Al-Mawla's deputy and his wife then barricaded themselves on the second floor, dying after engaging in a firefight with U.S. forces.

One child on the second floor was also killed, though four others were rescued by U.S. troops.

Children among the dead

Initial reports from groups such as the British-based Syrian Observatory for Human Rights said at least 13 people had been killed, including three women and four children.

Save the Children, an international humanitarian organization, said late Thursday that at least six children had been killed, calling the deaths "deeply alarming and unacceptable."

U.S. officials insisted they had taken all possible precautions, blaming the deaths on the IS leader himself.

"We had a good sense of who was in the building … and had taken numerous safeguards throughout the rehearsals and planning to protect those individuals," a second senior administration official said.

He added that military planners even opted for a raid, with U.S. forces scheduled to be on the ground for two hours, instead of an airstrike, to minimize harm to noncombatants.

Complications

U.S. military officials said despite the success of the initial operation, there were some complications.

One of the helicopters used to get troops to al-Mawla's hideout experienced mechanical difficulties and had to be abandoned and destroyed shortly after leaving the site.

U.S. forces also briefly came under attack from fighters with the al-Qaida-affiliated Hayat Tahrir al-Sham, killing two of them in the ensuing firefight.

The presence of al-Qaida-linked fighters, however, was not unexpected given that northwestern Syria doubles as a hub for al-Qaida, IS's main rival, and, according to U.N. member state intelligence agencies, "a strategic location for [IS] fighters and family members, in particular as a gateway to Turkey."

US partners

The U.S. operation quickly earned praise from key partners, including the coalition-backed Syrian Democratic Forces.

"This is a strategic gain," SDF spokesman Farhad Shami told VOA on Thursday, calling al-Mawla's death "significant."

SDF officials, still feeling the sting of the nearly weeklong IS attack and uprising at al-Sina'a prison in Hasaka, have warned the incident was part of a larger plot by the terror group to take and hold territory.

They have also said that much of the planning for the attack, which killed more than 100 soldiers, guards and prison staff, had come from IS leaders, including al-Mawla, something U.S. officials confirmed Thursday.

"We consider this operation of eliminating [the] ISIS leader as revenge for their attack on Hasaka," Shami told VOA, adding that SDF forces had provided resources and intelligence to the U.S. forces who carried out the raid.

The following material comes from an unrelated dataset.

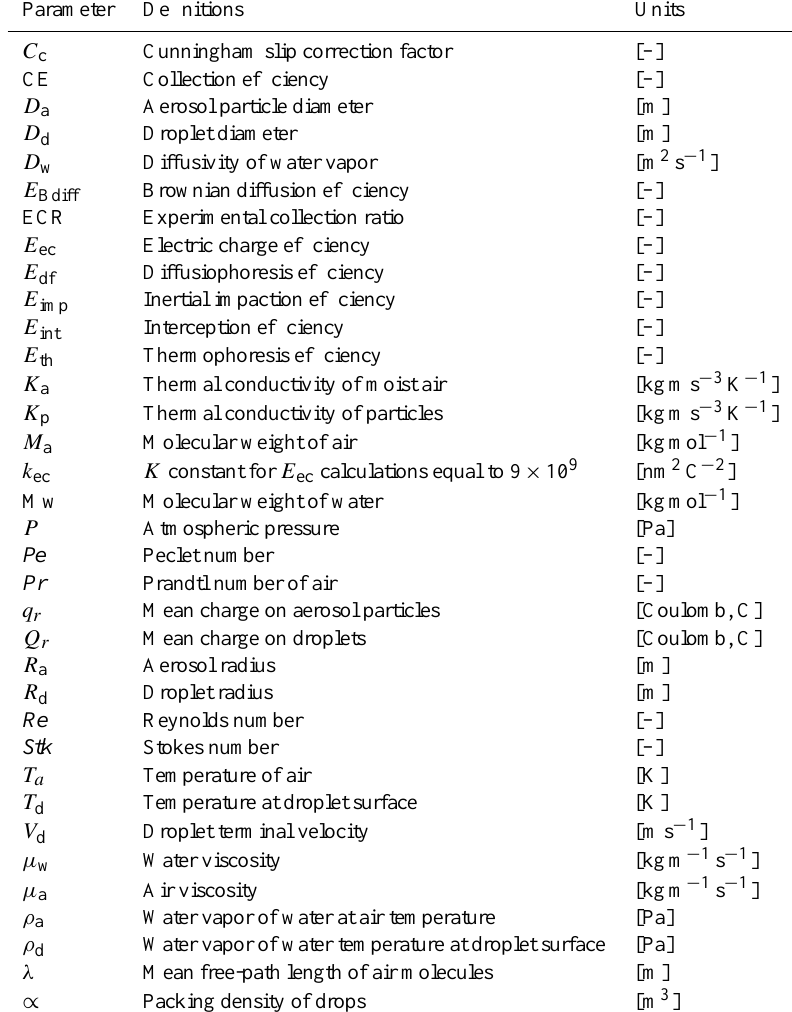
Table 2. Definition of acronyms and relevant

Iraqi officials Thursday also celebrated al-Mawla's demise and tweeted that Iraqi intelligence had contributed information leading to his location.

IS reaction

IS followers have also started to react to al-Mawla's death, though initial posts on social media platforms reflected a strong sense of disbelief.

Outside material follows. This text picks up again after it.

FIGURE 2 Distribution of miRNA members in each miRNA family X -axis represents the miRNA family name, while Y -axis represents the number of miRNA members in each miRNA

"What is the truth in the news of the Caliph's martyrdom?" one supporter wrote in a post captured by Jihadoscope, a company that monitors online activity by Islamist extremists.

"Impure media are spreading rumors everywhere," the follower added.

Another decried the initial report as "fake news," accusing the U.S. of fabricating events to boost its own morale.

But Jihadoscope co-founder Raphael Gluck told VOA that as the hours passed, more IS followers began to accept that al-Mawla had indeed been killed and began focusing their anger at the U.S. and al-Qaida, accusing the terror group's affiliates of collaboration.

What's next for IS

U.S. officials say they are watching closely, with IS expected to name a successor. But those plans may have been complicated by recent developments in Iraq.

In October, Iraqi forces arrested Sami Jasim Muhammad al-Jaburi, also known as Hajji Hamid, described by the Pentagon as "one of ISIS's most senior leaders."

One Western counterterrorism official, speaking to VOA on the condition of anonymity to discuss intelligence, called al-Jaburi's arrest "very significant" as al-Jaburi was seen as a candidate to potentially replace al-Mawla should he be killed or captured.

Mutlu Civiroglu contributed to this report.